All’Università degli Studi di Perugia l’incontro con il giornalista e scrittore Giovanni Dozzini
Da sempre gli esseri umani si muovono e più precisamente, sono nati da molteplici migrazioni; e anche le genti più sedentarie hanno percepito nel viaggio qualcosa di più che un semplice spostamento fisico e materiale. Da sempre la letteratura è scrittura di un viaggio, reale o metaforico, e la lettura un viaggio dentro e fuori di sé, oltre i confini di tempo e spazio.
Di viaggio, migrazione, speranze e letteratura abbiamo parlato ieri con Giovanni Dozzini, giornalista, traduttore e autore di “E Baboucar guidava la fila” (minimumfax2018), finalista all’European Union Prize for Literature 2019.
L’incontro, tenutosi presso il Dipartimento di Filosofia, Scienze Sociali, Umane e della Formazione dell’Università degli Studi di Perugia e che ha visto la partecipazione degli studenti del corso di Filosofia Teoretica e del Prof. Marco Moschini, è stato realizzato nell’ambito del progetto “Giovani Nuovi Narratori e attori della cooperazione allo sviluppo”, finanziato dall’Agenzia Italiana per la Cooperazione allo Sviluppo (AICS) e coordinato da OXFAM Italia, in partenariato con FELCOS Umbria e una rete di partner nazionali.
La storia da cui siamo partiti per affrontare il tema delle migrazioni e che Giovanni Dozzini narra nel suo romanzo è un itinerario nel presente, una favola senza morale in cui i giovani protagonisti sono animati dal desiderio potente, in alcuni casi affatto armonico e ragionato, di libertà (non importa se messa in pericolo, è comunque libertà) e di un’esistenza migliore, degna di essere vissuta.
Baboucar, Ousman, Yaya e Robert sono quattro richiedenti asilo arrivati in Italia dopo avere attraversato l’Africa e il Mediterraneo. Quattro amici che un fine settimana decidono di prendere un treno che da Perugia li porterà verso la spiaggia di Falconara Marittima. Il viaggio narra gli incontri, le ossessioni e il rapporto di ognuno con la lingua italiana.
È stato un confronto vivace e netto soprattutto su quello che avviene dopo le traversate, la ricerca di una normalità inafferrabile e conseguente ogni approdo, le paure, i desideri, la rabbia, le nostalgie.
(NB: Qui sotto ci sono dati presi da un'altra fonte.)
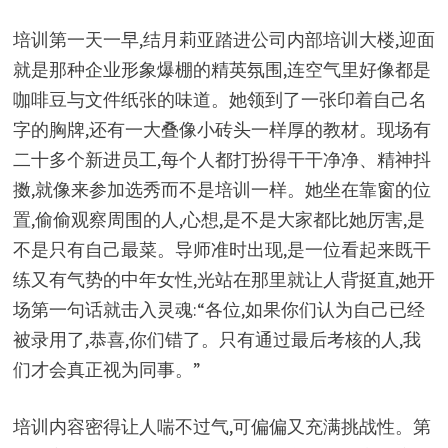
培训第一天一早,结月莉亚踏进公司内部培训大楼,迎面
就是那种企业形象爆棚的精英氛围,连空气里好像都是
咖啡豆与文件纸张的味道。她领到了一张印着自己名
字的胸牌,还有一大叠像小砖头一样厚的教材。现场有
二十多个新进员工,每个人都打扮得干干净净、精神抖
擞,就像来参加选秀而不是培训一样。她坐在靠窗的位
置,偷偷观察周围的人,心想,是不是大家都比她厉害,是
不是只有自己最菜。导师准时出现,是一位看起来既干
练又有气势的中年女性,光站在那里就让人背挺直,她开
场第一句话就击入灵魂:“各位,如果你们认为自己已经
被录用了,恭喜,你们错了。只有通过最后考核的人,我
们才会真正视为同事。”
培训内容密得让人喘不过气,可偏偏又充满挑战性。第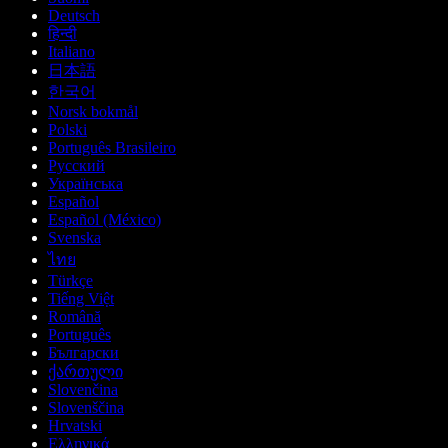
Deutsch
हिन्दी
Italiano
日本語
한국어
Norsk bokmål
Polski
Português Brasileiro
Русский
Українська
Español
Español (México)
Svenska
ไทย
Türkçe
Tiếng Việt
Română
Português
Български
ქართული
Slovenčina
Slovenščina
Hrvatski
Ελληνικά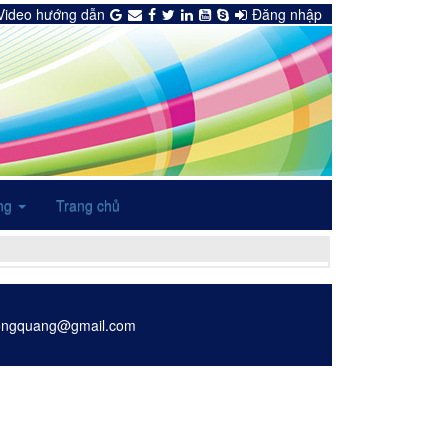
Video hướng dẫn
Đăng nhập
ng
Trang chủ
sdongquang@gmail.com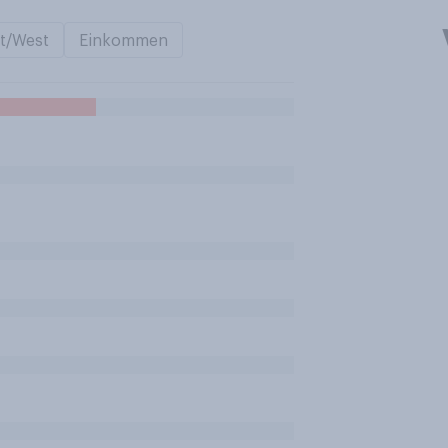
t/West
Einkommen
Un confronto in cui abbiamo provato a identificare la figura del “migrante” al di fuori dal confine rassicurante di vittima degna di soccorso caritatevole, capace di suscitare ben altro rispetto alle reazioni paternalistiche che si degnano di fare concessioni, tracciando allo stesso tempo confini ben precisi, o addirittura reazioni di aperta avversione e di odio xenofobo.
La partecipazione interessata degli studenti all’iniziativa e la presenza del giovane autore Giovanni Dozzini ci dicono che questo è oggi il terreno principale su cui alimentare una nuova, costante e necessaria educazione antifascista tra le generazioni.